As Warm as a Bath

Courtesy of Leilani Rapaport
Leilani Rapaport, right, poses for a photo with friends at the Gero Onsen hot spring resort in Gifu Prefecture.

Leilani Rapaport shares her experiences as participant of the Japan Exchange and Teaching (JET) Programme, which is administered through the collaboration of Japan’s local and national government authorities and promotes grass-roots internationalisation at the local level.

Warmth surged through my body as I stepped into the bath. My friends and I let out a collective sigh. Steam rose and formed beads that hung from the ceiling.

This February, we visited the Gero Onsen hot spring resort in Gifu Prefecture for a friend’s farewell trip. After checking into our inn, we walked up a hill to Onsenji temple. Seen from above, the buildings appeared quite old and neglected.

Many onsen towns are located in mountain valleys, offering an escape from city life and a glimpse into a large but sometimes forgotten part of the country. Gero was named one of the nation’s top three onsen hot springs by Confucian poet Hayashi Razan about 400 years ago.

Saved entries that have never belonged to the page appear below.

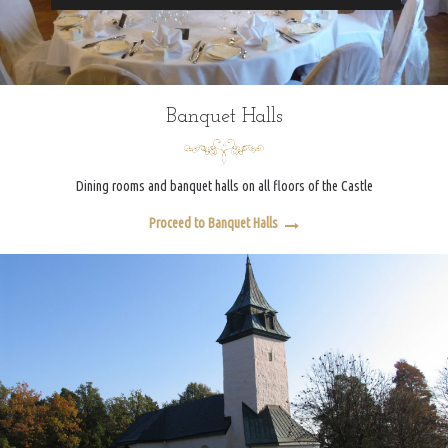
Banquet Halls
Dining rooms and banquet halls on all floors of the Castle
Proceed to Banquet Halls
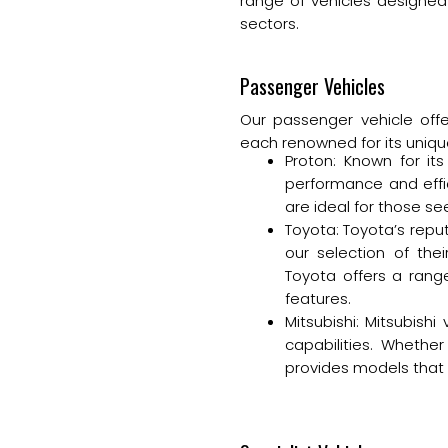
range of vehicles designed 
sectors.
Passenger Vehicles
Our passenger vehicle offe
each renowned for its uniqu
Proton: Known for its
performance and effic
are ideal for those se
Toyota: Toyota’s reput
our selection of thei
Toyota offers a rang
features.
Mitsubishi: Mitsubish
capabilities. Wheth
provides models that 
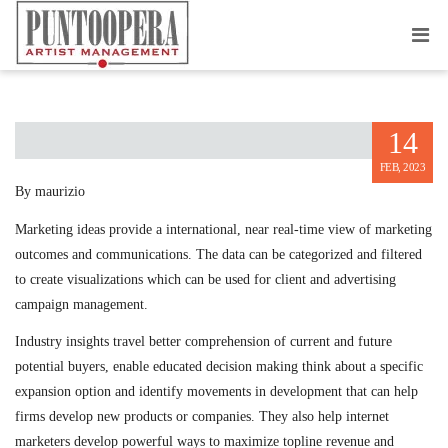
MARKETING INSIGHTS
14
FEB, 2023
By maurizio
Marketing ideas provide a international, near real-time view of marketing
outcomes and communications. The data can be categorized and filtered
to create visualizations which can be used for client and advertising
campaign management.
Industry insights travel better comprehension of current and future
potential buyers, enable educated decision making think about a specific
expansion option and identify movements in development that can help
firms develop new products or companies. They also help internet
marketers develop powerful ways to maximize topline revenue and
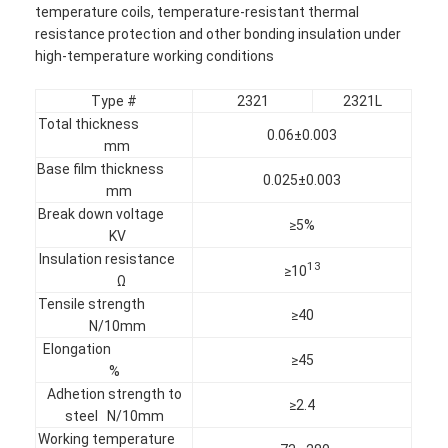
temperature coils, temperature-resistant thermal
resistance protection and other bonding insulation under
high-temperature working conditions
Type #
2321
2321L
Total thickness
0.06±0.003
mm
Base film thickness
0.025±0.003
mm
Break down voltage
≥5%
KV
Insulation resistance
13
≥10
Ω
Tensile strength
≥40
N/10mm
Home
Elongation
≥45
%
Products
Adhetion strength to
≥2.4
steel N/10mm
About Us
Working temperature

We wandered past souvenir shops, foot baths and depictions of frogs. (In Japanese, the sound a frog makes is “gero.”) We talked about life in Japan and our dreams for the future. Some friends would return to their home countries within a year. Some planned to stay, and some would wind up staying because of the COVID-19 pandemic.

Understanding that our time together was limited, we lavished appreciation on each other and the onsen town. We crossed a bridge back to our inn, and a shiver shot down my arms when I saw someone in an open-air bath in 2 C weather. I was ready to soak, too.

Of course, nude bathing doesn’t appeal to everyone. In the U.S., nudity on TV is treated like swearing. The first time I entered a public bath, I felt both self-conscious about my body and completely separate from it. It was like stage fright, except there was no audience or performance.

Thankfully, a friend was there to guide me through the steps. First, shower to get completely clean. Once in the mineral-rich bath, rest a small, wet towel on your head to keep heat from escaping.

My life in Japan has been greatly enriched by friends such as the one who was soon departing. When I first arrived, she drove me around to buy furniture and was available whenever I had life- or work-related questions. She taught me how to separate trash. She organized numerous trips to beautiful places, giving me a sense of wonder and comfort in my new home. She even planned this last hurrah, which will surely remain one of my top three memories in Japan.

— Originally from Hawaii, Leilani Rapaport studied video journalism at the University of Oregon. She taught English in Mexico City before arriving in Japan in 2017. Since then, she has been an assistant language teacher on the JET Programme in a town in Toyama Prefecture.